[Python-Dev] Pythonic concurrency
ms at cerenity.org
Fri Oct 7 23:02:38 CEST 2005
[ Possibly overlengthy reply. However given a multiple sets of cans of
On Friday 07 October 2005 07:25, Josiah Carlson wrote:
> One thing I notice is absent from the Kamaelia page is benchmarks.
That's largely for one simple reason: we haven't done any yet.
At least not anything I'd call a benchmark. "There's lies, damn lies,
statistics and then there's benchmarks."
//Theoretically// I suspect that the system /could/ perform as well as
traditional approaches to dealing with concurrent problems single threaded
(and multi-thread/process). This is based on the recognition of two things:
* Event systems (often implementing state machine type behaviour, not
always though), often have intermediate buffers between states &
operations. Some systems divide a problem into multiple reactors and
stages and have communication between them, though this can sometimes
be hidden. All we've done is make this much more explicit.
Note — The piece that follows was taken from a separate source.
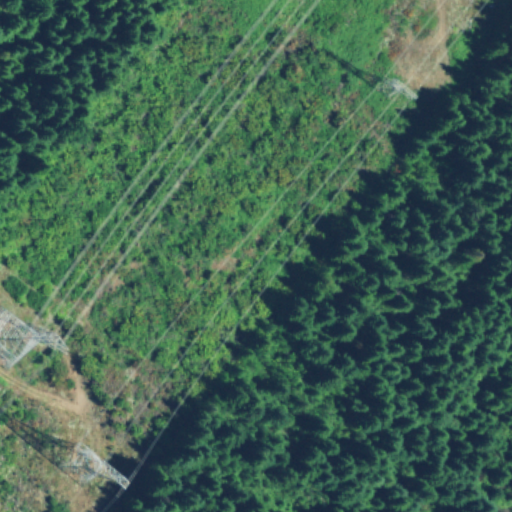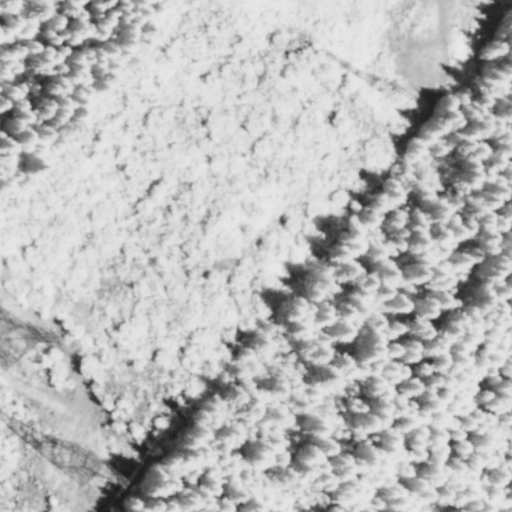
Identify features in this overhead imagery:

* Event systems (and state machine based approaches) can often be used
to effectively say "I want to stop and wait here, come back to me later"
or simply "I'm doing something processor intensive, but I'm being nice
and letting something else have a go". The use of generators here simply
makes that particular behaviour more explicit. This is a nice bonus of
[neither is a negative really, just different. The first bullet has implicit
buffers in the system, the latter has a more implicit state machine
in the system. ICBVW here of course.]
However, COULD is not is, and whilst I say "in theory", I am painfully aware
that theory and practice often have a big gulf between them.
Also, I'm certain that at present our performance is nowhere near optimal.
We've focussed on trying to find what works from a few perspectives rather
than performance (one possible definition of correctness here, but certainly
not the only one). Along the way we've made compomises in favour of clarity
as to what's going on, rather than performance.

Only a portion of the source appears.